Most users know HDFS as the reliable store of record for big data analytics. HDFS is also used to store transient and operational data when working with cloud object stores, such as Microsoft Azure, and on-premises object stores, such as Western Digital’s ActiveScale. In these settings, applications often manage data stored in multiple storage systems or clusters, requiring a complex workflow for synchronizing data between filesystems for business continuity planning (BCP) and/or supporting hybrid cloud architectures to achieve the required business goals for durability, performance, and coordination.
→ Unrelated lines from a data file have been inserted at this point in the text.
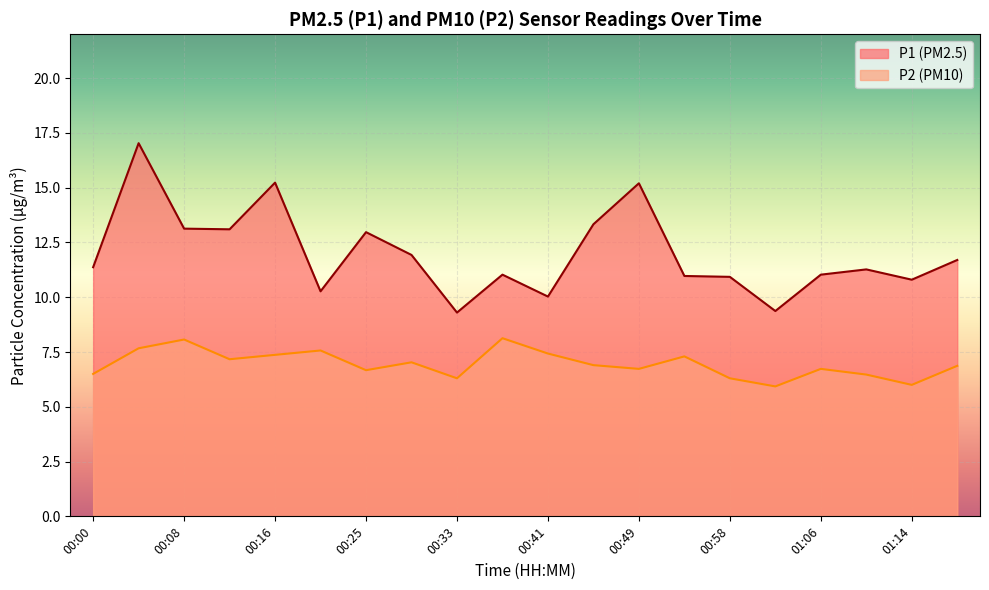

At which label is P1 closest to 13?

00:25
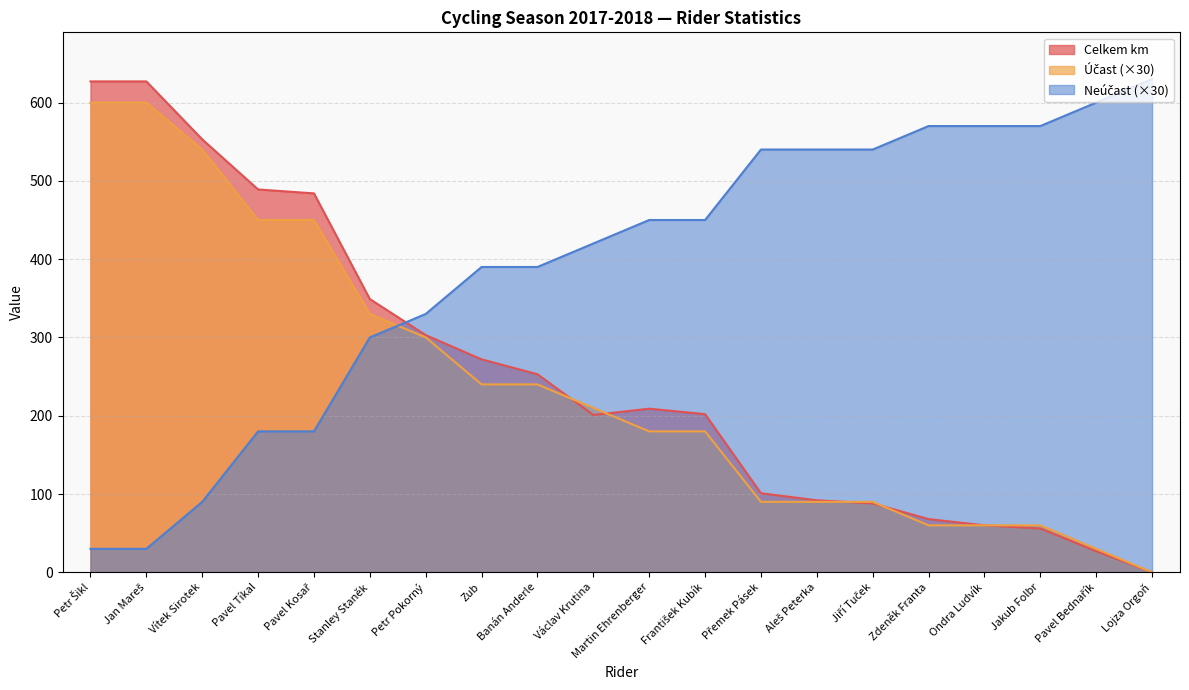

What is the label of the 11th point from the left?

Martin Ehrenberger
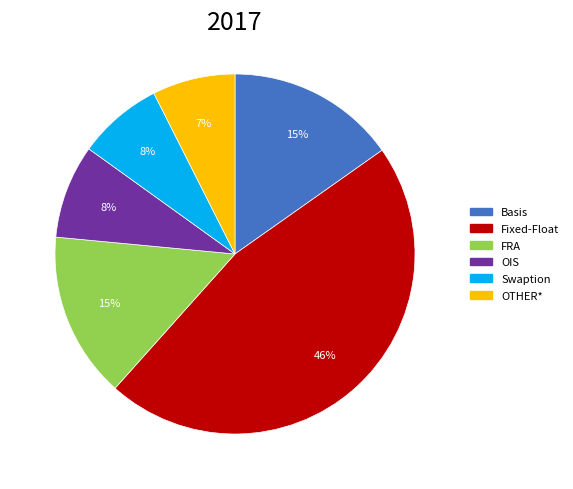

To the nearest percent, what percentage of the pie is Basis?

15%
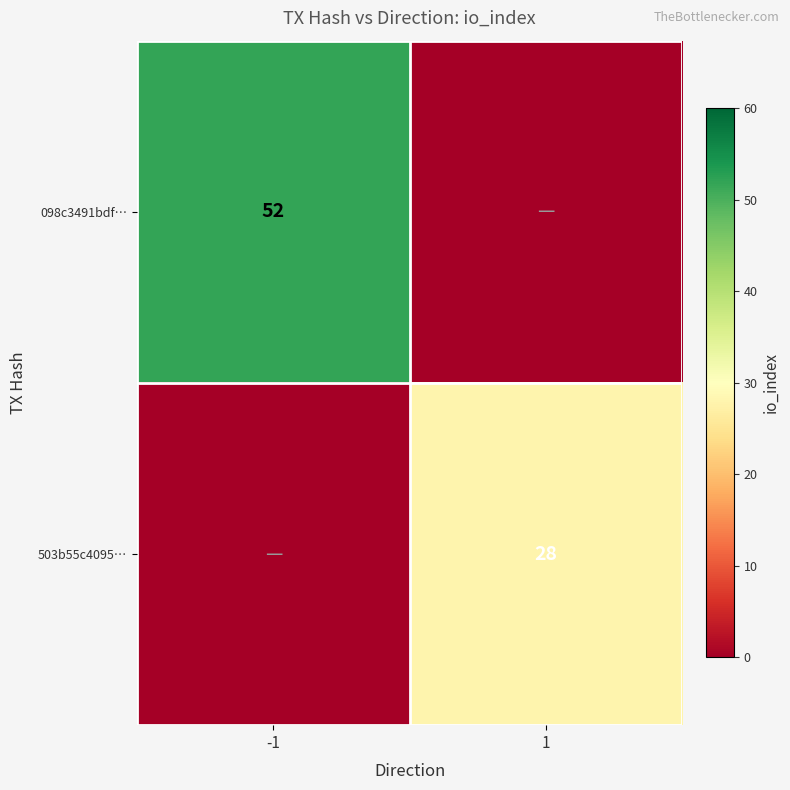

The 098c3491bdf… series shows 52 at -1. True or false?

True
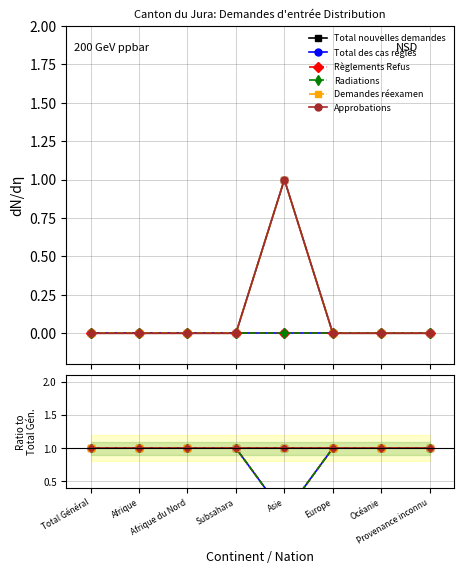

The value of Règlements Refus at Océanie is 2. True or false?

False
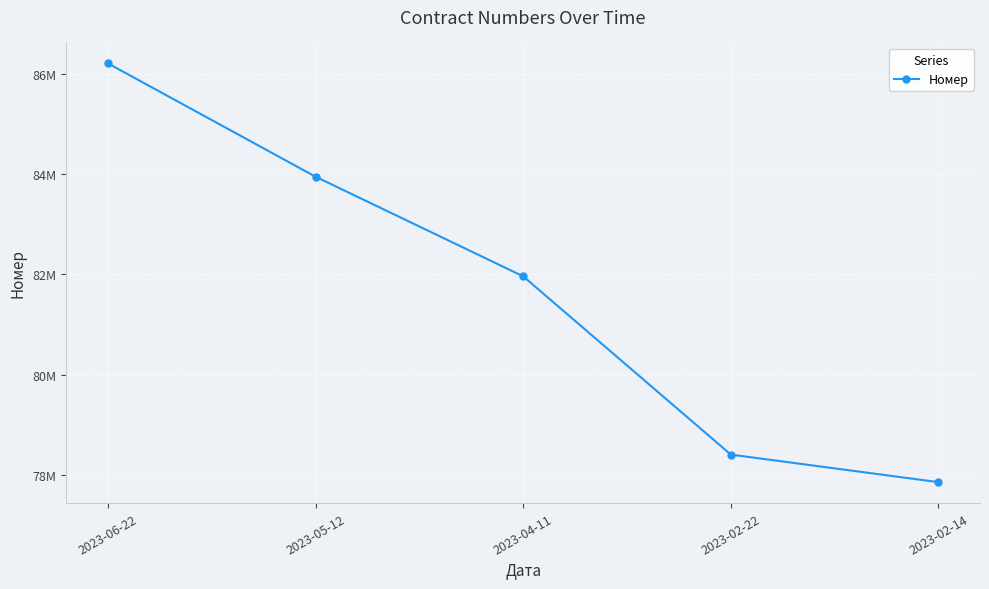

Does the chart display data point markers on the line(s)?

Yes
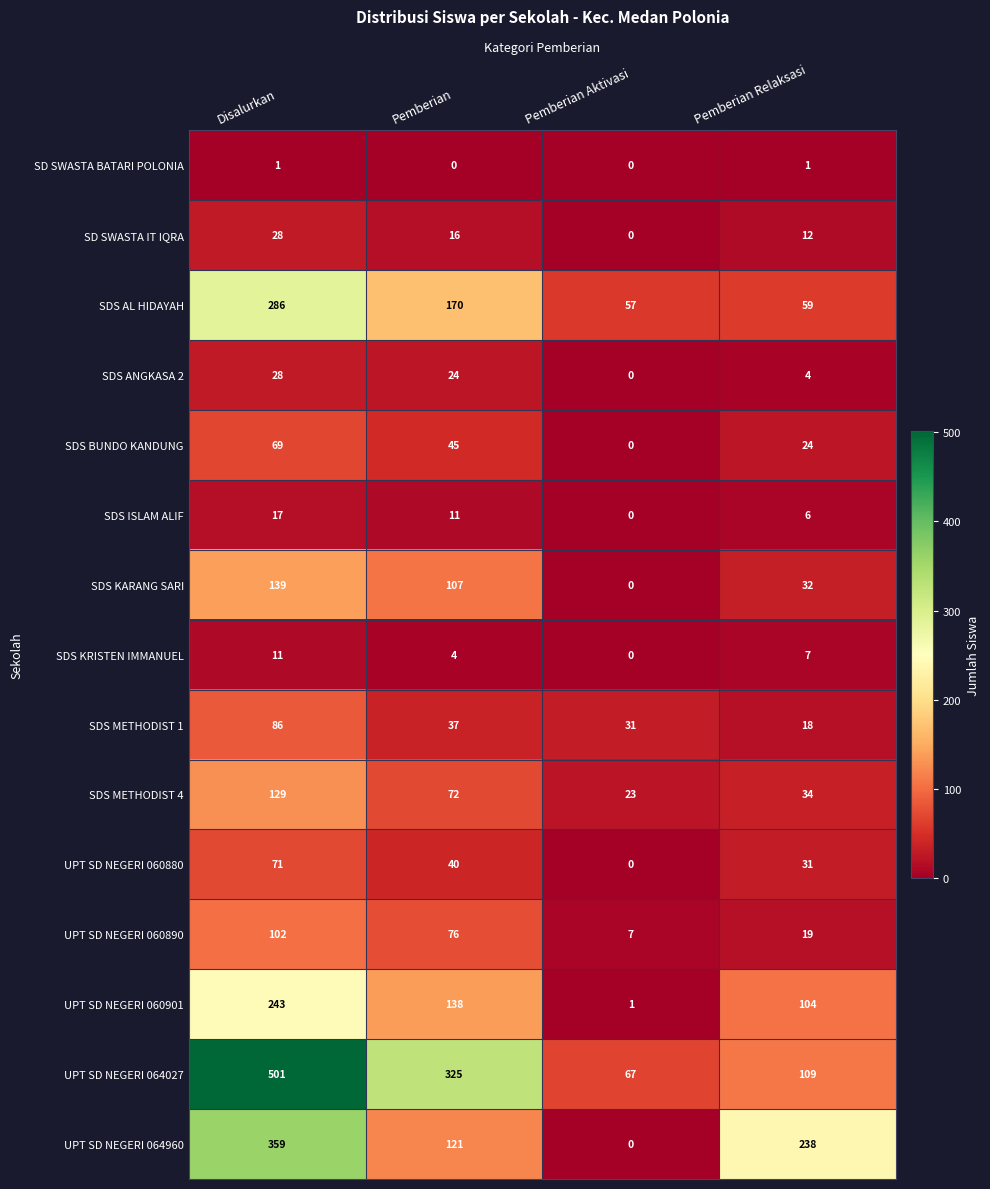

At which category is the sum across all series the highest?

Disalurkan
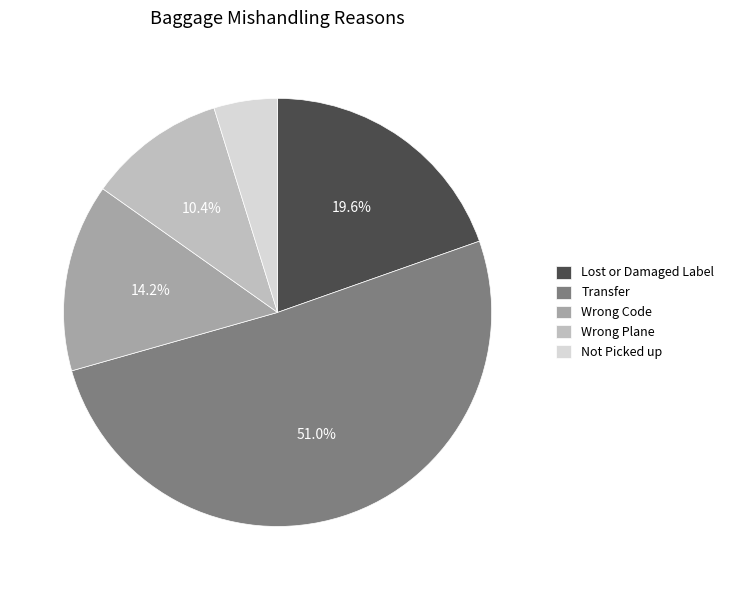

To the nearest percent, what portion does Not Picked up represent?

5%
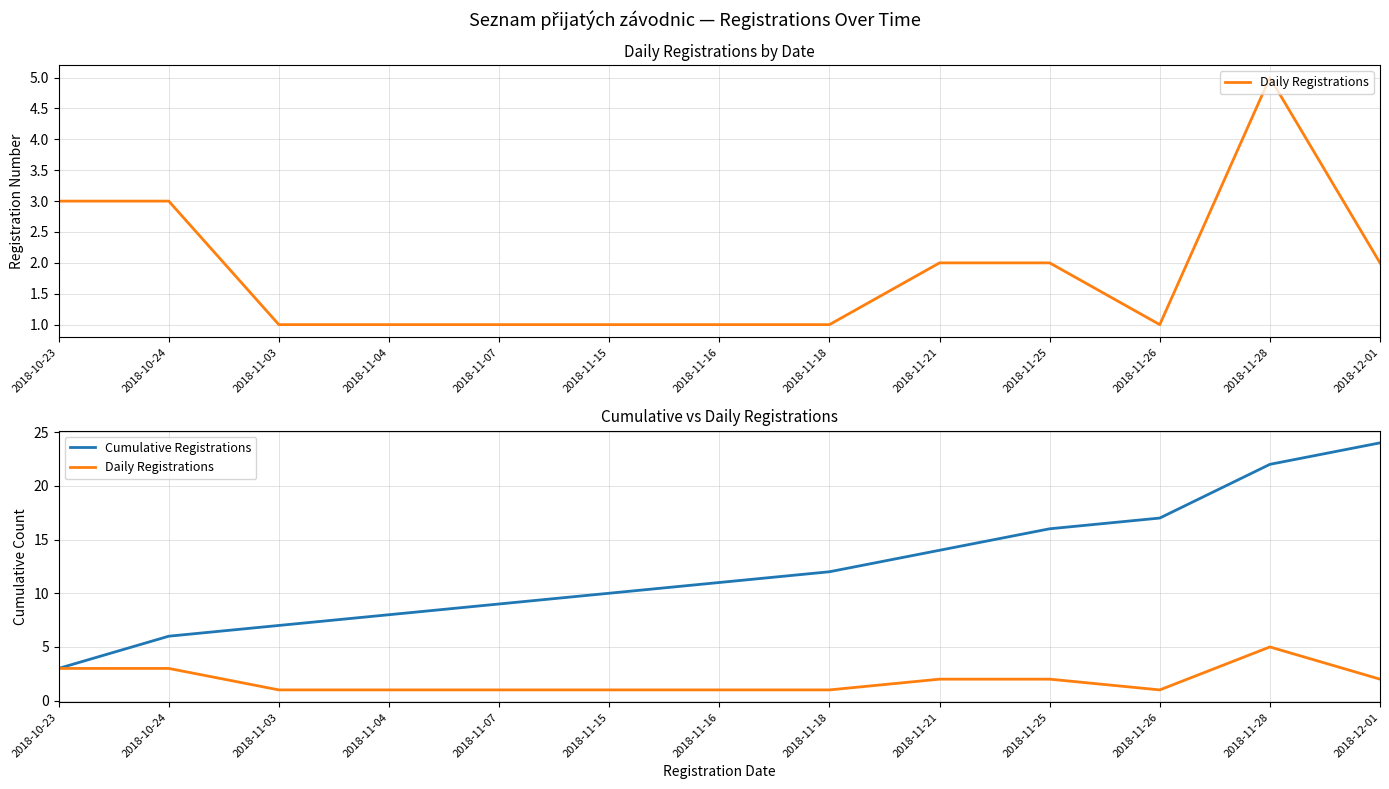

How many interior local peaks does the Daily Registrations series have?

1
To resolve this complexity, HDFS-9806 has added a PROVIDED storage tier to HDFS allowing mounting external namespaces, both object stores and other HDFS clusters. Building on this functionality, we can now allow remote namespaces to be synchronized with HDFS, enabling asynchronous writes to the remote storage and the possibility to synchronously and transparently read data back to a local application wanting to access file data which is stored remotely. This talk, which corresponds to the work in progress under HDFS-12090, will present how the Hadoop admin can manage storage tiering between clusters and how that is then handled inside HDFS through the snapshotting mechanism and asynchronously satisfying the storage policy.

Presentation Video

SPEAKERS

Thomas Demoor
Object Storage Architect
Western Digital
Thomas architects the S3 layer and the Hadoop integration of Western Digital's object storage system 'ActiveScale'. Together with the team, he has contributed multiple improvements to the Apache Hadoop s3a connector and has co-architected the HDFS Provided Storage feature. He joined WD through the Amplidata acquisition. Previousl,y he obtained a Computer Science PhD in Queueing Theory at Ghent University, Belgium.
Ewan Higgs
Software Architect
Western Digital
Ewan is a Software Architect at Western Digital where he works on tiered storage between HDFS and S3. Previously, he's worked on embedded systems, held various roles in the finance industry - mostly managing market data, and worked as a systems administrator for Ghent University's HPC group.